Leider kann es auch in Parks, öffentlichen Verkehrsmitteln, in Clubs oder auf offener Straße zu sexuellen Übergriffen kommen.

  • Wenn möglich, versuch der Situation zu entkommen. Geh schneller oder lauf im Zweifel in eine sichere Richtung bzw. dorthin, wo mehr Menschen sind und du Unterstützung findest.
  • Auch der Gebrauch einer Trillerpfeife oder lautes aggressives Schreien kann sinnvoll sein, um andere Menschen auf sich aufmerksam zu machen.
  • Mittlerweile gibt es Apps für das Smartphone, die speziell den Heimweg sicherer machen sollen. Über solch eine App kann man sich von Freund*innen, anderen User*innen oder sogar dem Team der App virtuell begleiten lassen und im Ernstfall einen Notruf aktivieren. Alternativ kannst du auch über Messengerdienste deinen Standort live teilen und telefonieren.

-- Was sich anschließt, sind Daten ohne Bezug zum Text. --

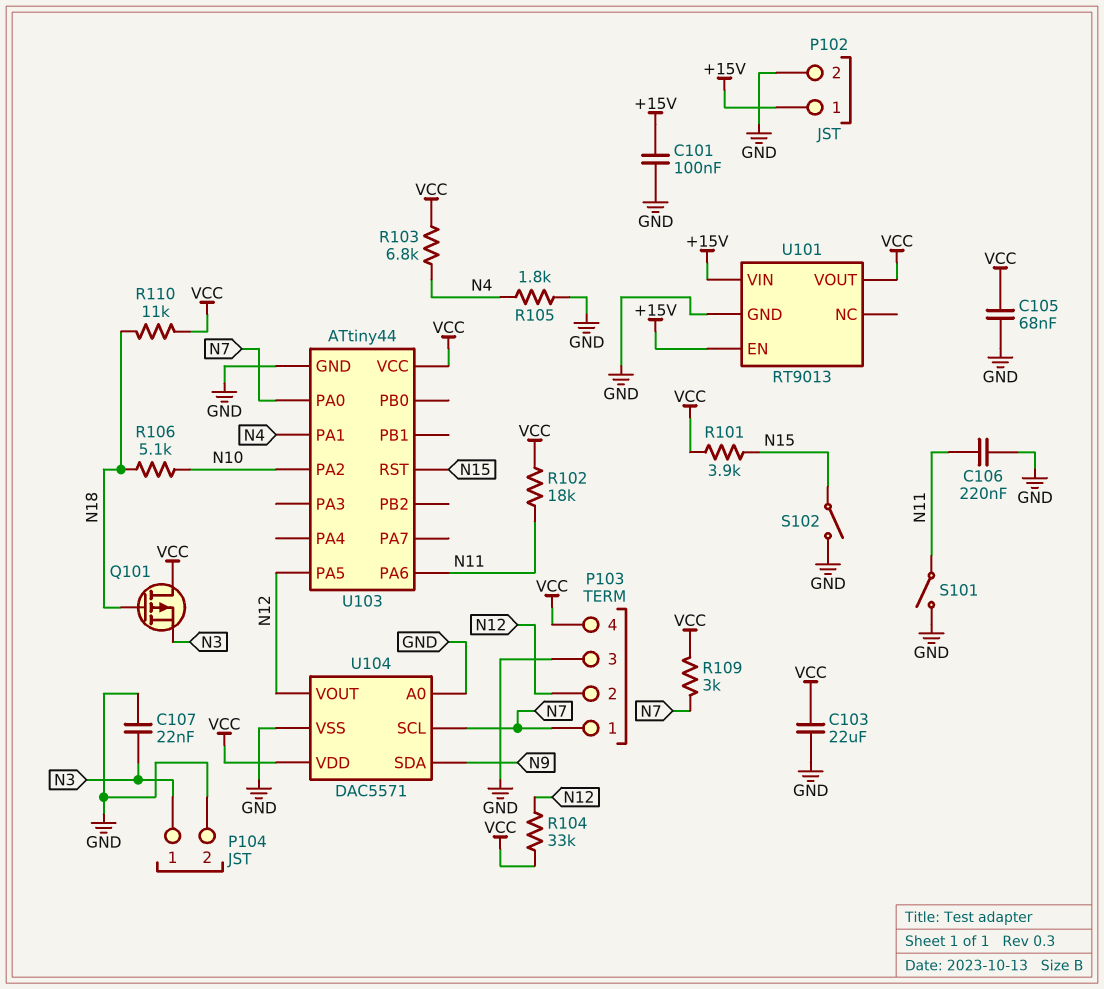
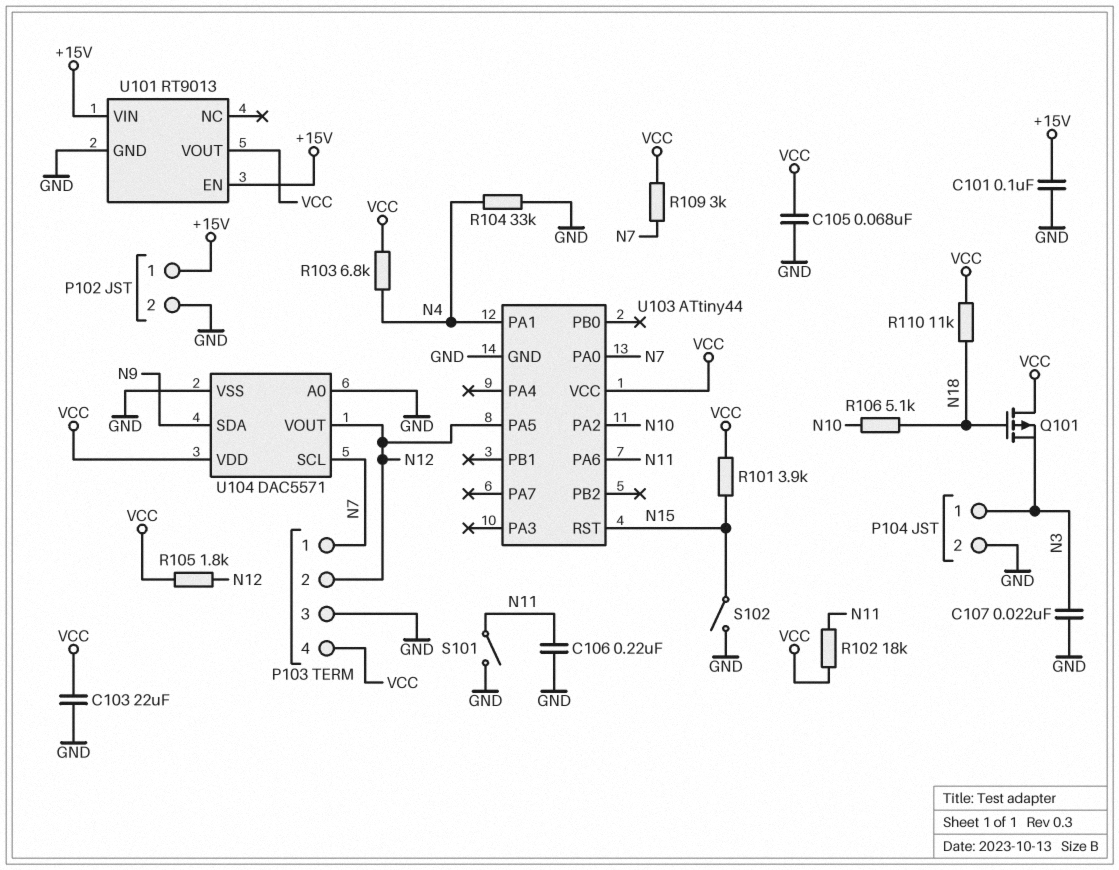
R104: 33k (N12, VCC) -> 33k (GND, N4)
R105: 1.8k (GND, N4) -> 1.8k (N12, VCC)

Sexualisiertes Mobbing ist eine Form von Mobbing, bei der eine Person wiederholt durch sexuelle Anspielungen, Kommentare, Gesten oder Handlungen belästigt wird. Dabei kann es sich um verbale, nonverbale oder physische Übergriffe handeln, die das Opfer gezielt erniedrigen oder einschüchtern sollen. Es unterscheidet sich von sexueller Belästigung insofern, dass es oft systematisch und über einen längeren Zeitraum hinweg geschieht. Beispiele für sexualisiertes Mobbing sind:

  • Sexuelle Kommentare oder Witze über das Aussehen, die Kleidung oder das Verhalten einer Person
  • Gerüchte oder falsche Behauptungen über das Sexualleben einer Person
  • Unerwünschte Berührungen oder Annäherungsversuche
  • Verbreitung intimer oder gefälschter Bilder
  • Erzwungene oder peinliche sexuelle Handlungen als „Mutprobe“ oder Schikane

Meist kennen sich Täter*innen und Opfer. Wenn du selbst Grenzverletzungen erlebt hast oder grade erlebst, kannst du versuchen, die Verantwortlichen zur Rede zu stellen. Traust du dich nicht selbst, können dir auch Freund*innen, deine Eltern oder andere Bekannte helfen. Sollte das nicht fruchten, such dir professionelle Unterstützung – beispielsweise über die Nummern, die wir weiter oben auflisten.

Jemand der stalkt, belästigt andere, indem er sie auf Schritt und Tritt verfolgt. Von pausenlosen Anrufen, Nachrichten aller Art oder persönlichen Besuchen ist alles möglich. Opfer sind keineswegs nur Prominente. Die typischen Täter*innen sind Ex-Partner*innen, allerdings können auch fremde Personen stalken. Laut Polizeilicher Kriminalstatistik wurden 2024 rund 24.700 Fälle von Stalking erfasst. Davon sind laut Studien rund 80 % der Täter*innen Männer und 80 % der Betroffenen Frauen.

Stalking ist strafbar und keine kleine Sache: 2007 wurde Stalking offiziell zur Straftat erklärt.

Mach deutlich, dass du für solch eine Art der Annäherung nicht zu haben bist. Geh auf keinen Kontaktversuch ein, denn das ermutigt die stalkende Person weiter. Wenn das Stalking sich verstärkt oder nicht aufhört, kannst du dich an die Polizei wenden oder dir professionelle Hilfe suchen – beispielsweise über die Nummern, die wir weiter oben auflisten.

In Gruppen kann leicht eine Dynamik entstehen, die dazu führt, dass einzelne Mitglieder sich unter Druck gesetzt fühlen. Sie werden aufgefordert oder sogar genötigt, mitzumachen. Oft wird unter Alkoholeinfluss oder Drogen versucht, sexuelle Handlungen durchzuführen, die sie sonst eigentlich ablehnen. Wichtig ist, „Stopp“ zu sagen, bevor du in eine Täterrolle gedrängt wirst.

Wenn dir das passiert, wende dich direkt unter 110 an die Polizei oder – wenn du dich mittelfristig schützen willst – an eine Beratungsstelle. Und versuch, deine Freund*innen zu schützen, wenn du merkst, wie eine Situation aus dem Ruder läuft. Oft haben Betroffene in dieser Situation nicht den Mut oder die Kraft, gegenzusteuern – und werden so ungewollt zu Täter*innen.